I need the legacyAnimalId field. To find a legacyAnimalId given an electronicIdEvent, I have to:

  1. Find all electronicIdEvent rows that match an electronicId.
  2. Find all animal rows that match the animalId of the electronicIdEvent where an electronicId is present.
  3. Return all legacyAnimalId rows that match the animalId of both the animal and the electronicIdEvent.

Hopefully, you can see why using javascript maps, and SQL selects for this would be tedious and inefficient.

Here’s a SQL query that demonstrates what I want if you’re more familiar with SQL then Javascript:

select event.eid, event.animalId, animal.id, animal.animalKey
from "electronicIdEvent" event
    inner join "animal" animal
on event."animalId" = animal.id

For Sequelize to generate the right SQL, it needs to know about the relationships between your data.

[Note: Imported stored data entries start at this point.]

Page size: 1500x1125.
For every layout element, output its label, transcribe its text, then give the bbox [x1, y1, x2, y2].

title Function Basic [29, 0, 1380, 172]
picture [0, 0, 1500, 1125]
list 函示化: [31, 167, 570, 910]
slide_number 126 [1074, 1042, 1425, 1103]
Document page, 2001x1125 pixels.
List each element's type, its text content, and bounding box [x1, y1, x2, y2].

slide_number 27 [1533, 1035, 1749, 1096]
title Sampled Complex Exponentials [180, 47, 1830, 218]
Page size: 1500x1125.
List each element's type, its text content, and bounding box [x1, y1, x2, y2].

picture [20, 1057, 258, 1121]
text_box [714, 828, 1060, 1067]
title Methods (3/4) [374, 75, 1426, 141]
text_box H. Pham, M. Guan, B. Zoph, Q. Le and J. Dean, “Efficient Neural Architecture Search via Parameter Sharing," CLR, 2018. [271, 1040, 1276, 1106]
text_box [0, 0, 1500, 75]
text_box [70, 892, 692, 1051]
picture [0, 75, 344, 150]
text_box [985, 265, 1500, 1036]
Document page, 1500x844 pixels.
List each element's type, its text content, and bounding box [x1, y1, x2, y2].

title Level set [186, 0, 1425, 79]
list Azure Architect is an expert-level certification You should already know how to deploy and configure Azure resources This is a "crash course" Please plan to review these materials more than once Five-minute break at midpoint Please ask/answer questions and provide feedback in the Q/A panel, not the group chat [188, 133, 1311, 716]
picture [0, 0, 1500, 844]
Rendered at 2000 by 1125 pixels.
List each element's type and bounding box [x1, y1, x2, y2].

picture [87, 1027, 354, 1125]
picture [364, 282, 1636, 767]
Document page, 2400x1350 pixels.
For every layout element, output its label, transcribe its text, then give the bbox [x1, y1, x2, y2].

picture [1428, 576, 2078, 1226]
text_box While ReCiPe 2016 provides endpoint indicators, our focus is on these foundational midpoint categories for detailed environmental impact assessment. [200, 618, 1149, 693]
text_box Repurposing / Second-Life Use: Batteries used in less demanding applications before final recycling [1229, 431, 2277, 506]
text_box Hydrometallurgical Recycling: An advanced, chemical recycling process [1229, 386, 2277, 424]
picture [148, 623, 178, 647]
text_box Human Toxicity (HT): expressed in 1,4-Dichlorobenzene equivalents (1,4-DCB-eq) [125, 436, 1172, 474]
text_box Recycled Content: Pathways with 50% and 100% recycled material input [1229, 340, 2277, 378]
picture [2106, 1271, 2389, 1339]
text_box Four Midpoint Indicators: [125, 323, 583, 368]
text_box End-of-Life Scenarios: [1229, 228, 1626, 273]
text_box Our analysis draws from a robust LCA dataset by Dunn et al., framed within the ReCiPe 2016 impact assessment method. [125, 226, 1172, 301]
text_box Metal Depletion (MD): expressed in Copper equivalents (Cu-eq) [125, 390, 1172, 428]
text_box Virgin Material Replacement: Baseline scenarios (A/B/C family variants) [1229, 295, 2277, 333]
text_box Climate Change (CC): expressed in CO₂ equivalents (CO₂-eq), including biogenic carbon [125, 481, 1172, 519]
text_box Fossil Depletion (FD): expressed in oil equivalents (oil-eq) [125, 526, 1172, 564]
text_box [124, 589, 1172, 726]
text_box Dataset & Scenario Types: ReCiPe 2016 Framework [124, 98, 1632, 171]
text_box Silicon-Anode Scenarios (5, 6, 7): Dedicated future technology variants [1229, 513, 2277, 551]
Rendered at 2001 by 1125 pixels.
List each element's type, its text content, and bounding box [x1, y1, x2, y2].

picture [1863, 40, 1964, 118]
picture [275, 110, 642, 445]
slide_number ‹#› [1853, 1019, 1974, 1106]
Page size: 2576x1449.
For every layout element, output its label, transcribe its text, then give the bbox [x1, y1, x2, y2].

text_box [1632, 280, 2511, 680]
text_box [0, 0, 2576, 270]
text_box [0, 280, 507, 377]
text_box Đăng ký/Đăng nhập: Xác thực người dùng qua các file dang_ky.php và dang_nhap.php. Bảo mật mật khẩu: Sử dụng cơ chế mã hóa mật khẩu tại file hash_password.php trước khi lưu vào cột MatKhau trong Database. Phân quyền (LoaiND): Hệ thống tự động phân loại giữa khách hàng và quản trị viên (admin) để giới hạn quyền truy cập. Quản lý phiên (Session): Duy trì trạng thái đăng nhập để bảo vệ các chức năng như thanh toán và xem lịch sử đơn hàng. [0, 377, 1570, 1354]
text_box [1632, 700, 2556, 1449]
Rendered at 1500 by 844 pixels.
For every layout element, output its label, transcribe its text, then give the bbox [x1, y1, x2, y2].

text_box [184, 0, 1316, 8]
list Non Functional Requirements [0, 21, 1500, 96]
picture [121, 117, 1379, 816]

Here’s the code that creates associations in Sequelize:

this.animal.hasMany(this.electronicIdEvent, {
  foreignKeyConstraint: true,
  foreignKey: "animalId",
});
this.electronicIdEvent.belongsTo(this.animal, {
  foreignKeyConstraint: true,
  foreignKey: "animalId",
});

Associations allow the ORM to understand your relations and map One To One, One To Many and Many To Many relationships to appropriate SQL code. The docs describe this here

2. Create a Sequelize repository method that uses this association to form a SQL query that returns the correct data:

There is some stuff in here that’s not great, but it works well enough. If I had more time, I’d figure out a way of using typescript’s not-null override (!), and ideally find a way of making event a typed response.

The pseudocode I want is:

  • First return all the rows for the electronicId and animalId columns in electronicIdEvent, where the electronicId is present in my electronicIdList
  • Next join the rows for those columns with the rows for the legacyAnimalId column, where the animalId is the same in both the electronicIdEvent and animal entities.
  • When the data comes back, drop the animalId column. I don’t need it once it has done the job of being the glue between the other entities and columns.

Or, as Javascript:

// imports omitted for brevity

export class AnimalRepository {
  constructor(
    private db: AnimalTimelineDbContext,
  ) {}

getLegacyAnimalIdentifierByElectronicIdentifier(electronicIdList: Array<string>): Promise<Array<IdentifierMap>> {
    return this.db.electronicIdEvent
      .findAll({
        attributes: ["electronicId", "animalId"],
        where: {
          electronicId: electronicIdList,
        },
        include: [ 
          {
            model: this.db.animal,
            required: true,
            attributes: ["legacyAnimalId"],
          },
        ],
      })
      .then((events) =>
        events.map((event) => ({
          eid: event.electronicId,
          legacyAnimalId: event.Animal!.legacyAnimalId,
        }))
      );
  }
}

Note: Setting required: true in the include block forces the query to only return records which have an associated model, this converts the query from an OUTER JOIN to an INNER JOIN.

Because we only return complete rows (no partials) event.Animal cannot be null, I can override the typescript hint, i.e. event.Animal!.legacyAnimalId.

I’m done at this point. We’ve submitted a list of electronic identifiers and gotten back an Array<IdentifierMap>, which is syntactic sugar for Array<[string, integer]>.

3. Convert the raw data into my map object, and fire the response back.

Because Sequelize is doing most of the grunt work in formatting the data, all I need in my web layer is to add the UUID that the user-submitted and save that map. Once I’ve saved the map and returned the reference to the calling system, the calling system can ask for that map and get the data (this is the most RESTful way of handling the data exchange and I’m omitting that setup for a follow-up post).